C’est donc à l’occasion de ce Projet de loi de finances 2026, qu’une nouvelle couche a été remise sur ce rééquilibrage territorial, cette régionalisation avancée… Ce Maroc à UNE SEULE vitesse.

Il n’y a pas aujourd’hui ni demain de place pour un Maroc à deux vitesses

Le roi Mohammed VI dans son discours du Trône du 29 juillet 2025.

L’investissement public, c’est pour l’équité ou pour la vitrine ?

Régions : qui profite vraiment du Maroc des grands chantiers ?
PIB par habitant et contribution régionale au PIB sur la période 2015-2023 © Présentations des régions, PLF 2026

Le Projet de Loi de Finances 2026 en fait une promesse solennelle, ce ne sont pas moins de 380 milliards de dirhams d’investissements publics qui ont été mis de côté pour ces grands chantiers. Un vrai record.

De Tanger à Dakhla, la carte budgétaire ressemble à un patchwork d’ambitions. Des hôpitaux flambant neufs, des lycées, des barrages, des routes. Chaque région a droit à sa part de rêve. Mais n’oublions pas, même dans les rêves certains semblent plus cotés que d’autres.

Si les grues travaillent non-stop sur l’axe Tanger, Casa, Rabat, ailleurs ce n’est pas forcément le même rythme. Pourtant chaque région de ce pays a une spécialité (pas gastronomique svp) à offrir.

Oujda mise sur la logistique et la formation. Meknès sur la culture et l’agroalimentaire. Béni Mellal sur l’agriculture intelligente. Safi sur l’industrie bleue… Un éveil territorial se fait, doucement… mais sûrement ? À voir !

Le Maroc à deux vitesses : la carte inégale de l’investissement public

Le Maroc n’a jamais autant investi dans lui-même. 380 milliards de dirhams d’investissement public prévus pour 2026. Une déferlante budgétaire qui promet d’« assurer une répartition équitable de la richesse » et de « renforcer la résilience des territoires ».

Dans le texte officiel, tout est là, mais alors qu’est-ce qui ne va pas ?

Le cœur du pays bat toujours au Nord-Ouest, Tanger-Tétouan-Al Hoceima

Le carrefour Afrique-Europe, le détroit, le port, la fierté nationale. C’est la vitrine d’un Maroc conquérant. Une région de 4,03 millions d’habitants, soit 2,43% du territoire national. Elle pèse lourd, près de 10,5% du PIB national, avec un PIB par habitant de 34.168 dirhams, presque au niveau de la moyenne nationale (34.346 dirhams).

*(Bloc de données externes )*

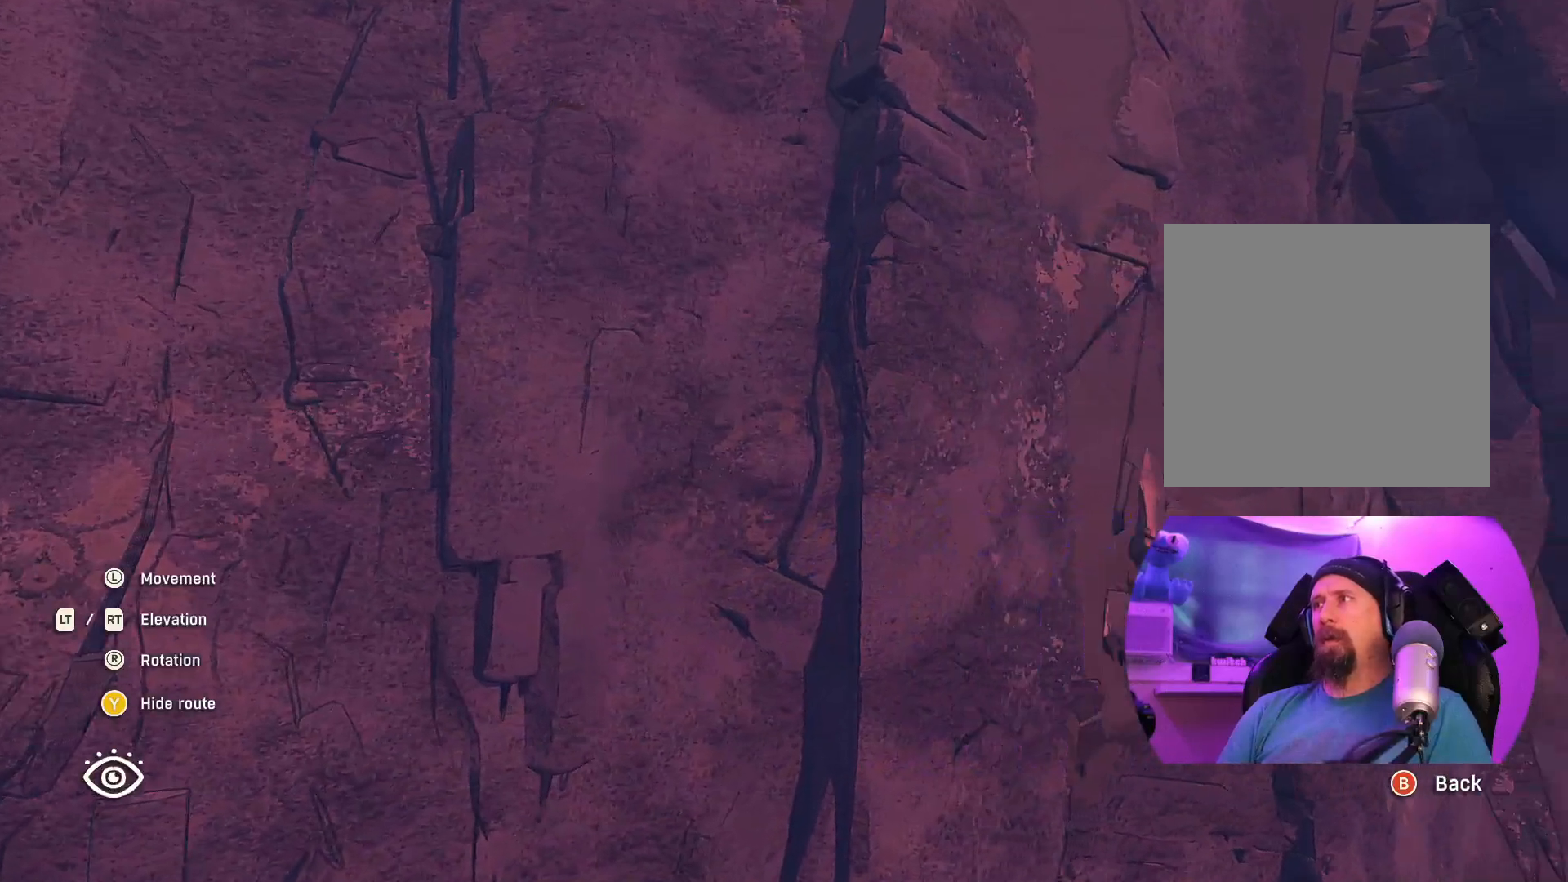
{"buttons": [], "left_stick": "right", "right_stick": "center", "events": [[100, "X", "down"], [200, "X", "up"], [317, "X", "down"], [400, "X", "up"]]}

L’industrie y tient tête aux services avec 38,2% de la valeur ajoutée vient du secondaire, 51,5% du tertiaire. C’est un territoire d’usines, de zones franches, de ports et de très grandes ambitions.

Pour preuve, la liste des projets est interminable. Des barrages (Dar Maimoune, Ali Thilate Aval), des tribunaux flambant neufs, une Cité des Métiers et des Compétences, des hôpitaux régionaux, des complexes portuaires et surtout, la galaxie Tanger Med, monstre logistique de plus de 30.800 millions de dirhams d’investissement cumulé.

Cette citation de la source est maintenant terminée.